The management system, wherein the computing resource refers to the configuration information acquisition availability management information and determines whether a topology for identifying an identifier of a management object of the derived event can be generated from the configuration management information.
The management system according to claim 1,
The storage resource holds topology generation method management information indicating a method for generating information constituting the topology from the configuration management information;
When the topology generation method management information does not include a method for generating a topology for identifying the management object identifier of the derived event, the computing resource does not specify the management object identifier of the derived event. A management system for designating a type of the managed object and a type of event of the derived event.
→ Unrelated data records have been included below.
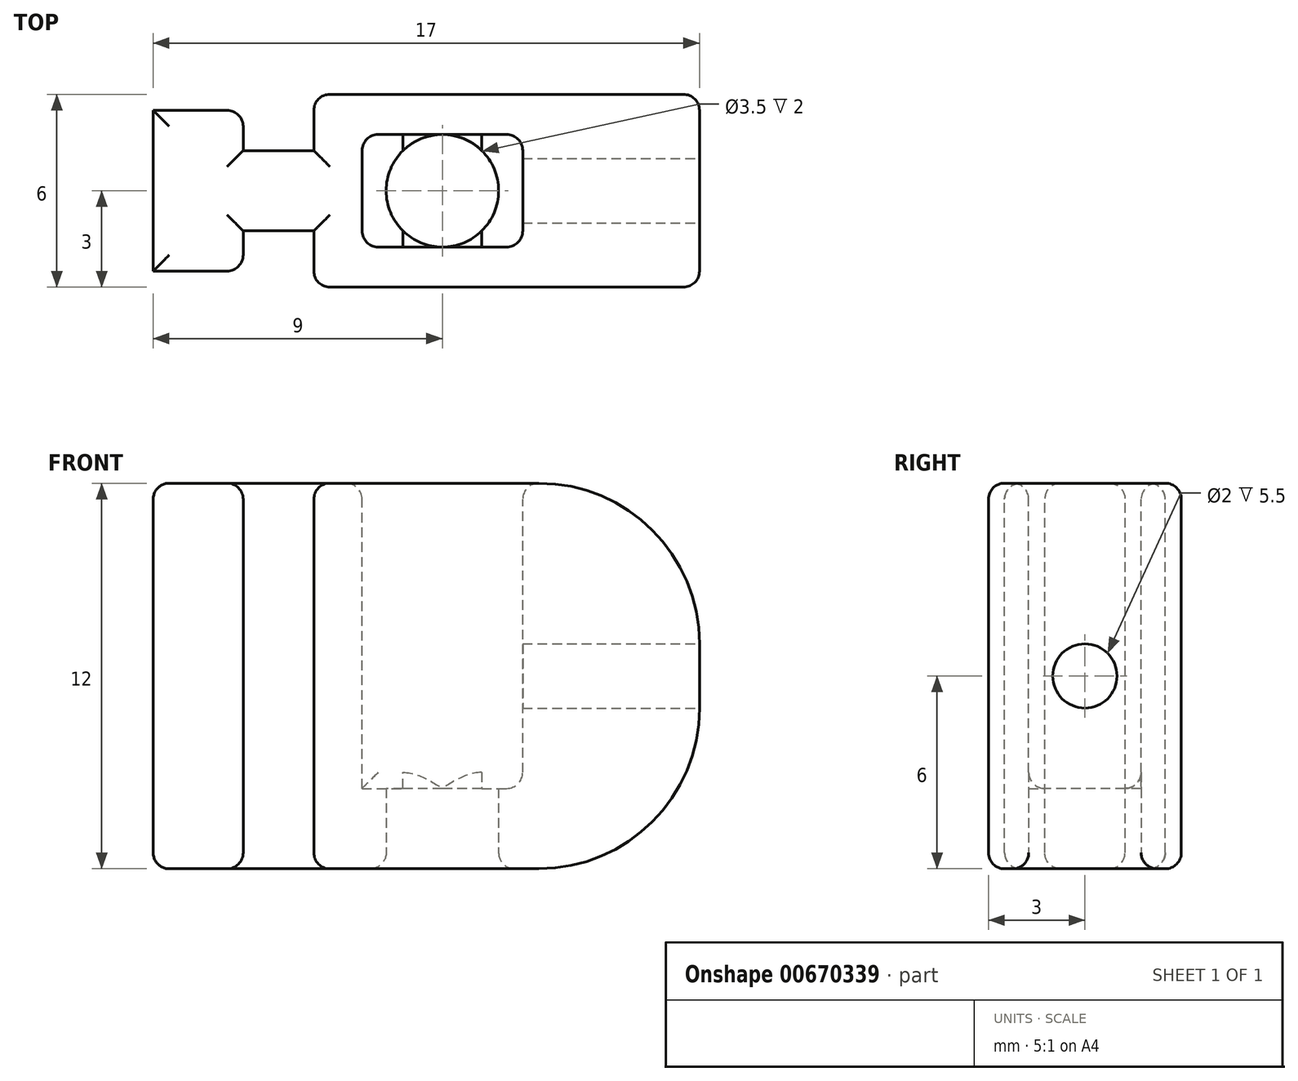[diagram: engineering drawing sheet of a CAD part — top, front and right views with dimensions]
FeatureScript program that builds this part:
annotation { "Feature Type Name" : "Feature", "Feature Type Description" : "" }
export const myFeature = defineFeature(function(context is Context, id is Id, definition is map)
    precondition{}
    {
        {
            var Q0;
            Q0=qCreatedBy(makeId("Top.planeOp"),FACE);
            var sketch = newSketch(context, id + "F0", { "sketchPlane" : qUnion([Q0])});
            skLineSegment(sketch, "E0.bottom", {"start": v(0, 0) * mm, "end": v(-17, 0) * mm});
            skLineSegment(sketch, "E0.top", {"start": v(0, 6) * mm, "end": v(-17, 6) * mm});
            skLineSegment(sketch, "E0.left", {"start": v(0, 0) * mm, "end": v(0, 6) * mm});
            skLineSegment(sketch, "E0.right", {"start": v(-17, 0) * mm, "end": v(-17, 6) * mm});
            skSolve(sketch);
        }
        {
            var Q0;
            Q0 = qSketchRegion(id + "F0", true);
            extrude(context, id + "F1", {"entities" : qUnion([Q0]), "depth" : 12 * mm, "offsetDistance" : 25 * mm});
        }
        {
            var Q0;
            Q0=makeQuery(id+"F1.opExtrude","CAP_FACE",FACE,{"disambiguationData":[OSD([sQuery(id+"F0.wireOp",EDGE,"E0.bottom"),sQuery(id+"F0.wireOp",EDGE,"E0.top"),sQuery(id+"F0.wireOp",EDGE,"E0.left"),sQuery(id+"F0.wireOp",EDGE,"E0.right")])],"isStart":false});
            var sketch = newSketch(context, id + "F2", { "sketchPlane" : qUnion([Q0])});
            skLineSegment(sketch, "E1", {"start": v(-17, 0) * mm, "end": v(-12, 0) * mm});
            skLineSegment(sketch, "E2", {"start": v(-12, 0) * mm, "end": v(-12, 1.75) * mm});
            skLineSegment(sketch, "E3", {"start": v(-12, 1.75) * mm, "end": v(-14.2, 1.75) * mm});
            skLineSegment(sketch, "E4", {"start": v(-14.2, 1.75) * mm, "end": v(-14.2, 0.5) * mm});
            skLineSegment(sketch, "E5", {"start": v(-14.2, 0.5) * mm, "end": v(-16.1, 0.5) * mm});
            skLineSegment(sketch, "E6", {"start": v(-16.1, 0.5) * mm, "end": v(-17, 0.5) * mm});
            skLineSegment(sketch, "E7", {"start": v(-17, 0.5) * mm, "end": v(-17, 5.5) * mm});
            skLineSegment(sketch, "E8", {"start": v(-17, 5.5) * mm, "end": v(-14.2, 5.5) * mm});
            skLineSegment(sketch, "E9", {"start": v(-14.2, 5.5) * mm, "end": v(-14.2, 4.25) * mm});
            skLineSegment(sketch, "E10", {"start": v(-14.2, 4.25) * mm, "end": v(-12, 4.25) * mm});
            skLineSegment(sketch, "E11", {"start": v(-12, 4.25) * mm, "end": v(-12, 6) * mm});
            skLineSegment(sketch, "E12", {"start": v(-12, 6) * mm, "end": v(-17.93, 6) * mm});
            skLineSegment(sketch, "E13", {"start": v(-17.93, 6) * mm, "end": v(-17.93, 0) * mm});
            skLineSegment(sketch, "E14", {"start": v(-17.93, 0) * mm, "end": v(-17, 0) * mm});
            skLineSegment(sketch, "E15", {"start": v(-21.87, 3) * mm, "end": v(11.12, 3) * mm, "construction": true});
            skSolve(sketch);
        }
        {
            var Q0;
            Q0 = qSketchRegion(id + "F2", true);
            extrude(context, id + "F3", {"entities" : qUnion([Q0]), "operationType" : NewBodyOperationType.REMOVE, "endBound" : BoundingType.THROUGH_ALL, "oppositeDirection" : true, "depth" : 25 * mm, "offsetDistance" : 25 * mm});
        }
        {
            var Q0;
            Q0=qCreatedBy(makeId("Top.planeOp"),FACE);
            var sketch = newSketch(context, id + "F4", { "sketchPlane" : qUnion([Q0])});
            skCircle(sketch, "E16", {"center": v(-8, 3) * mm, "radius": 1.75 * mm});
            skLineSegment(sketch, "E17", {"start": v(-20.02, 3) * mm, "end": v(4.02, 3) * mm, "construction": true});
            skSolve(sketch);
        }
        {
            var Q0;
            Q0 = qSketchRegion(id + "F4", true);
            extrude(context, id + "F5", {"entities" : qUnion([Q0]), "operationType" : NewBodyOperationType.REMOVE, "endBound" : BoundingType.THROUGH_ALL, "depth" : 25 * mm, "offsetDistance" : 25 * mm});
        }
        {
            var Q0;
            Q0=makeQuery(id+"F1.opExtrude","CAP_FACE",FACE,{"disambiguationData":[OSD([sQuery(id+"F0.wireOp",EDGE,"E0.bottom"),sQuery(id+"F0.wireOp",EDGE,"E0.top"),sQuery(id+"F0.wireOp",EDGE,"E0.left"),sQuery(id+"F0.wireOp",EDGE,"E0.right")])],"isStart":false});
            var sketch = newSketch(context, id + "F6", { "sketchPlane" : qUnion([Q0])});
            skLineSegment(sketch, "E18.bottom", {"start": v(-10.5, 4.75) * mm, "end": v(-5.5, 4.75) * mm});
            skLineSegment(sketch, "E18.top", {"start": v(-10.5, 1.25) * mm, "end": v(-5.5, 1.25) * mm});
            skLineSegment(sketch, "E18.left", {"start": v(-10.5, 4.75) * mm, "end": v(-10.5, 1.25) * mm});
            skLineSegment(sketch, "E18.right", {"start": v(-5.5, 4.75) * mm, "end": v(-5.5, 1.25) * mm});
            skLineSegment(sketch, "E19", {"start": v(-16.18, 3) * mm, "end": v(3.84, 3) * mm, "construction": true});
            skSolve(sketch);
        }
        {
            var Q0;
            Q0 = qSketchRegion(id + "F6", true);
            extrude(context, id + "F7", {"entities" : qUnion([Q0]), "operationType" : NewBodyOperationType.REMOVE, "oppositeDirection" : true, "depth" : 9.5 * mm, "offsetDistance" : 25 * mm});
        }
        {
            var Q0;
            Q0=makeQuery(id+"F3.boolean.opBoolean","COPY",EDGE,{"derivedFrom":makeQuery(id+"F3.opExtrude","SWEPT_EDGE",EDGE,{"disambiguationData":[OSD([sQuery(id+"F0.wireOp",EDGE,"E0.bottom"),sQuery(id+"F2.wireOp",EDGE,"E1"),sQuery(id+"F2.wireOp",EDGE,"E2")])]})});
            var Q1;
            Q1=makeQuery(id+"F3.boolean.opBoolean","COPY",EDGE,{"derivedFrom":makeQuery(id+"F3.opExtrude","SWEPT_EDGE",EDGE,{"disambiguationData":[OSD([sQuery(id+"F0.wireOp",EDGE,"E0.top"),sQuery(id+"F2.wireOp",EDGE,"E11"),sQuery(id+"F2.wireOp",EDGE,"E12")])]})});
            var Q2;
            Q2=makeQuery(id+"F3.boolean.opBoolean","COPY",EDGE,{"derivedFrom":makeQuery(id+"F3.opExtrude","SWEPT_EDGE",EDGE,{"disambiguationData":[OSD([sQuery(id+"F2.wireOp",EDGE,"E8"),sQuery(id+"F2.wireOp",EDGE,"E9")])]})});
            var Q3;
            Q3=makeQuery(id+"F3.boolean.opBoolean","COPY",EDGE,{"derivedFrom":makeQuery(id+"F3.opExtrude","SWEPT_EDGE",EDGE,{"disambiguationData":[OSD([sQuery(id+"F0.wireOp",EDGE,"E0.right"),sQuery(id+"F2.wireOp",EDGE,"E7"),sQuery(id+"F2.wireOp",EDGE,"E8")])]})});
            var Q4;
            Q4=makeQuery(id+"F3.boolean.opBoolean","COPY",EDGE,{"derivedFrom":makeQuery(id+"F3.opExtrude","SWEPT_EDGE",EDGE,{"disambiguationData":[OSD([sQuery(id+"F0.wireOp",EDGE,"E0.right"),sQuery(id+"F2.wireOp",EDGE,"E6"),sQuery(id+"F2.wireOp",EDGE,"E7")])]})});
            var Q5;
            Q5=makeQuery(id+"F3.boolean.opBoolean","COPY",EDGE,{"derivedFrom":makeQuery(id+"F3.opExtrude","SWEPT_EDGE",EDGE,{"disambiguationData":[OSD([sQuery(id+"F2.wireOp",EDGE,"E4"),sQuery(id+"F2.wireOp",EDGE,"E5")])]})});
            fillet(context, id + "F8", {"entities" : qUnion([Q0, Q1, Q2, Q3, Q4, Q5]), "radius" : 0.5 * mm, "tangentPropagation" : true, "allowEdgeOverflow" : false});
        }
        {
            var Q0;
            Q0=makeQuery(id+"F1.opExtrude","CAP_EDGE",EDGE,{"disambiguationData":[OSD([sQuery(id+"F0.wireOp",EDGE,"E0.left")])],"isStart":false});
            var Q1;
            Q1=makeQuery(id+"F1.opExtrude","CAP_EDGE",EDGE,{"disambiguationData":[OSD([sQuery(id+"F0.wireOp",EDGE,"E0.left")])],"isStart":true});
            fillet(context, id + "F9", {"entities" : qUnion([Q0, Q1]), "radius" : 5 * mm, "tangentPropagation" : true, "allowEdgeOverflow" : false});
        }
        {
            var Q0;
            Q0=makeQuery(id+"F1.opExtrude","CAP_FACE",FACE,{"disambiguationData":[OSD([sQuery(id+"F0.wireOp",EDGE,"E0.bottom"),sQuery(id+"F0.wireOp",EDGE,"E0.top"),sQuery(id+"F0.wireOp",EDGE,"E0.left"),sQuery(id+"F0.wireOp",EDGE,"E0.right")])],"isStart":true});
            var Q1;
            Q1=makeQuery(id+"F7.boolean.opBoolean","COPY",EDGE,{"derivedFrom":makeQuery(id+"F7.opExtrude","CAP_EDGE",EDGE,{"disambiguationData":[OSD([sQuery(id+"F6.wireOp",EDGE,"E18.bottom")])],"isStart":true})});
            var Q2;
            Q2=makeQuery(id+"F7.boolean.opBoolean","COPY",EDGE,{"derivedFrom":makeQuery(id+"F7.opExtrude","CAP_EDGE",EDGE,{"disambiguationData":[OSD([sQuery(id+"F6.wireOp",EDGE,"E18.left")])],"isStart":true})});
            var Q3;
            Q3=makeQuery(id+"F7.boolean.opBoolean","COPY",EDGE,{"derivedFrom":makeQuery(id+"F7.opExtrude","CAP_EDGE",EDGE,{"disambiguationData":[OSD([sQuery(id+"F6.wireOp",EDGE,"E18.top")])],"isStart":true})});
            var Q4;
            Q4=makeQuery(id+"F7.boolean.opBoolean","COPY",EDGE,{"derivedFrom":makeQuery(id+"F7.opExtrude","CAP_EDGE",EDGE,{"disambiguationData":[OSD([sQuery(id+"F6.wireOp",EDGE,"E18.right")])],"isStart":true})});
            var Q5;
            Q5=makeQuery(id+"F7.boolean.opBoolean","COPY",EDGE,{"derivedFrom":makeQuery(id+"F7.opExtrude","SWEPT_EDGE",EDGE,{"disambiguationData":[OSD([sQuery(id+"F6.wireOp",EDGE,"E18.bottom"),sQuery(id+"F6.wireOp",EDGE,"E18.right")])]})});
            var Q6;
            {var subQ0=sQuery(id+"F6.wireOp",EDGE,"E18.left");var subQ1=sQuery(id+"F6.wireOp",EDGE,"E18.top");Q6=makeQuery(id+"F7.boolean.opBoolean","COPY",EDGE,{"disambiguationData":[TD([makeQuery(id+"F7.opExtrude","SWEPT_FACE",FACE,{"disambiguationData":[OSD([subQ0])]})])],"derivedFrom":makeQuery(id+"F7.opExtrude","CAP_EDGE",EDGE,{"disambiguationData":[OSD([subQ1])],"isStart":false})});}
            var Q7;
            Q7=makeQuery(id+"F7.boolean.opBoolean","COPY",EDGE,{"derivedFrom":makeQuery(id+"F7.opExtrude","SWEPT_EDGE",EDGE,{"disambiguationData":[OSD([sQuery(id+"F6.wireOp",EDGE,"E18.top"),sQuery(id+"F6.wireOp",EDGE,"E18.left")])]})});
            fillet(context, id + "F10", {"entities" : qUnion([Q0, Q1, Q2, Q3, Q4, Q5, Q6, Q7]), "radius" : 0.5 * mm, "tangentPropagation" : true, "allowEdgeOverflow" : false});
        }
        {
            var Q0;
            Q0=makeQuery(id+"F1.opExtrude","SWEPT_FACE",FACE,{"disambiguationData":[OSD([sQuery(id+"F0.wireOp",EDGE,"E0.left")])]});
            var sketch = newSketch(context, id + "F11", { "sketchPlane" : qUnion([Q0])});
            skCircle(sketch, "E20", {"center": v(3, 6) * mm, "radius": 1 * mm});
            skPoint(sketch, "E20.centerSnap0", {"position": v(0.5, 6) * mm});
            skSolve(sketch);
        }
        {
            var Q0;
            Q0 = qSketchRegion(id + "F11", true);
            extrude(context, id + "F12", {"entities" : qUnion([Q0]), "operationType" : NewBodyOperationType.REMOVE, "endBound" : BoundingType.UP_TO_NEXT, "oppositeDirection" : true, "depth" : 25 * mm, "offsetDistance" : 25 * mm});
        }
        {
            var Q0;
            Q0=makeQuery(id+"F1.opExtrude","CAP_FACE",FACE,{"disambiguationData":[OSD([sQuery(id+"F0.wireOp",EDGE,"E0.bottom"),sQuery(id+"F0.wireOp",EDGE,"E0.top"),sQuery(id+"F0.wireOp",EDGE,"E0.left"),sQuery(id+"F0.wireOp",EDGE,"E0.right")])],"isStart":false});
            var Q1;
            Q1=makeQuery(id+"F7.boolean.opBoolean","COPY",EDGE,{"derivedFrom":makeQuery(id+"F7.opExtrude","SWEPT_EDGE",EDGE,{"disambiguationData":[OSD([sQuery(id+"F6.wireOp",EDGE,"E18.top"),sQuery(id+"F6.wireOp",EDGE,"E18.right")])]})});
            var Q2;
            Q2=makeQuery(id+"F7.boolean.opBoolean","COPY",EDGE,{"derivedFrom":makeQuery(id+"F7.opExtrude","SWEPT_EDGE",EDGE,{"disambiguationData":[OSD([sQuery(id+"F6.wireOp",EDGE,"E18.bottom"),sQuery(id+"F6.wireOp",EDGE,"E18.left")])]})});
            fillet(context, id + "F13", {"entities" : qUnion([Q0, Q1, Q2]), "radius" : 0.5 * mm, "tangentPropagation" : true, "allowEdgeOverflow" : false});
        }
    });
An event analysis method by a management system that manages a plurality of managed devices,
The management system includes:
Configuration management information for storing configuration information related to a plurality of managed objects including a plurality of managed object devices and a plurality of components in the plurality of managed object devices; and
Event propagation model management information for storing an event propagation model indicating a relationship between a cause event and a derived event that is sequentially derived from the cause event using the type of the managed object and the event type, and
The event analysis method includes:
Select an event propagation model from the event propagation model management information,
A topology showing a relationship between managed objects corresponding to a relationship between events defined in the selected event propagation model is generated from the configuration management information,
From the selected event propagation model and the topology, generate a causality that indicates the relationship between the cause event that specifies the identifier of the managed object and the type of the event, and the derived event that is sequentially derived from the cause event,
In the generation of the causality, when the topology for identifying the identifier of the management object of the derived event can be generated from the configuration management information, the identifier of the management object of the derived event and the event type are specified,
In the generation of the causality, when the topology for specifying the identifier of the derived event cannot be generated from the configuration management information, the managed object of the derived event without specifying the identifier of the managed object of the derived event Specify the type of event and the type of event,
An event analysis method for performing event analysis by comparing the generated causality with an event that actually occurs in the plurality of devices to be managed.